June 16, 2009
We have heard about electronic book reading devices for 40 years. One proposed name was Dynabook. There are a few readers out there today. They offer useful beginnings. But they are not yet what I need.
Karen De Koster has written why Amazon's Kindle does not make the grade.
As a scholar by training and an author by trade, I know what serious students need.
1. A screen with at least 600 dots per inch (like paper)
2. A way to change the type size
3. A wide range of easily downloadable digital books and materials
4. Pricing of these materials to reflect no printing costs, shipping costs, or inventory costs
5. A way to add a voice-to-text program like Naturally Speaking
7. A way to add academic note-taking software like NoteScribe
8. A way to type in or speak in keywords for future retrieval
9. A way to listen to text-to-voice versions of the books (earphone jack, output jack for a link to a car radio input jack)

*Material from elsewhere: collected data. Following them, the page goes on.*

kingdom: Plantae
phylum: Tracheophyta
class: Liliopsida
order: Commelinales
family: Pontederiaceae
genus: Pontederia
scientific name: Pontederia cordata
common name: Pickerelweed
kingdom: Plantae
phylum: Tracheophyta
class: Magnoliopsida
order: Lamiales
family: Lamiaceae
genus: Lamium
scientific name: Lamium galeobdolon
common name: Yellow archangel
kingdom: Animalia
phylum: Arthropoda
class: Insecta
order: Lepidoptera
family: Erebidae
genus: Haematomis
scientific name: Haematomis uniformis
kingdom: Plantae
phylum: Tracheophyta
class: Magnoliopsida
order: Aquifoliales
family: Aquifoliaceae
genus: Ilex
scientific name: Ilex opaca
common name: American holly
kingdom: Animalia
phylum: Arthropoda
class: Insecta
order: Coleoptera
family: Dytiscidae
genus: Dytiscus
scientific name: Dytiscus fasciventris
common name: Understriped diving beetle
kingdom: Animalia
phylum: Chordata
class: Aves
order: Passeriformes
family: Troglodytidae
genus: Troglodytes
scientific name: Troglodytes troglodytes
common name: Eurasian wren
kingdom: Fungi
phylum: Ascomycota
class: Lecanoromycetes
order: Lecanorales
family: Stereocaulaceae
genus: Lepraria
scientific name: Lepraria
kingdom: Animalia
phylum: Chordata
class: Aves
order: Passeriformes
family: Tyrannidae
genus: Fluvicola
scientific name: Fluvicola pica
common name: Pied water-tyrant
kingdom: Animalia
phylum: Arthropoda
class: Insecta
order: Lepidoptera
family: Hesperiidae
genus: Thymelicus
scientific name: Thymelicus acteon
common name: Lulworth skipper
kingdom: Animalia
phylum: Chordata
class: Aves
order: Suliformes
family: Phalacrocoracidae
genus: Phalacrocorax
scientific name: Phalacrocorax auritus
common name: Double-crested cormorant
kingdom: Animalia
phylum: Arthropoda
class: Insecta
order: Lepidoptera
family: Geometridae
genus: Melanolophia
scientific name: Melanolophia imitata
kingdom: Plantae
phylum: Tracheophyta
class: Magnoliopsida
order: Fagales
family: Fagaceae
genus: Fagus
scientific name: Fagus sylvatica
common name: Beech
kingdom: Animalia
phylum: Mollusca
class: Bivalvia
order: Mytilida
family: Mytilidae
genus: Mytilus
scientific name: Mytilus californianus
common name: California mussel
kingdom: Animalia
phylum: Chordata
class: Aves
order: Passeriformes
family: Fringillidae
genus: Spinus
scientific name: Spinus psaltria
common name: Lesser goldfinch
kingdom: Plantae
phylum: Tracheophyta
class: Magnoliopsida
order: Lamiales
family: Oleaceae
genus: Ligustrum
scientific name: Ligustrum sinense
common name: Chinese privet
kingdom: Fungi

10. A way to download a speed reading training program like Ace Reader
By changing type size, you alter pagination. There would have to be a way to correlate retrieved notes with the original pagination, for citation purposes. That has been a technical barrier.
A user could use Carbonite or another on-line data storage system, so that he is not wiped out if he loses the device.
With Linux, the book reader should sell for no more than $200. Add more for Windows 7.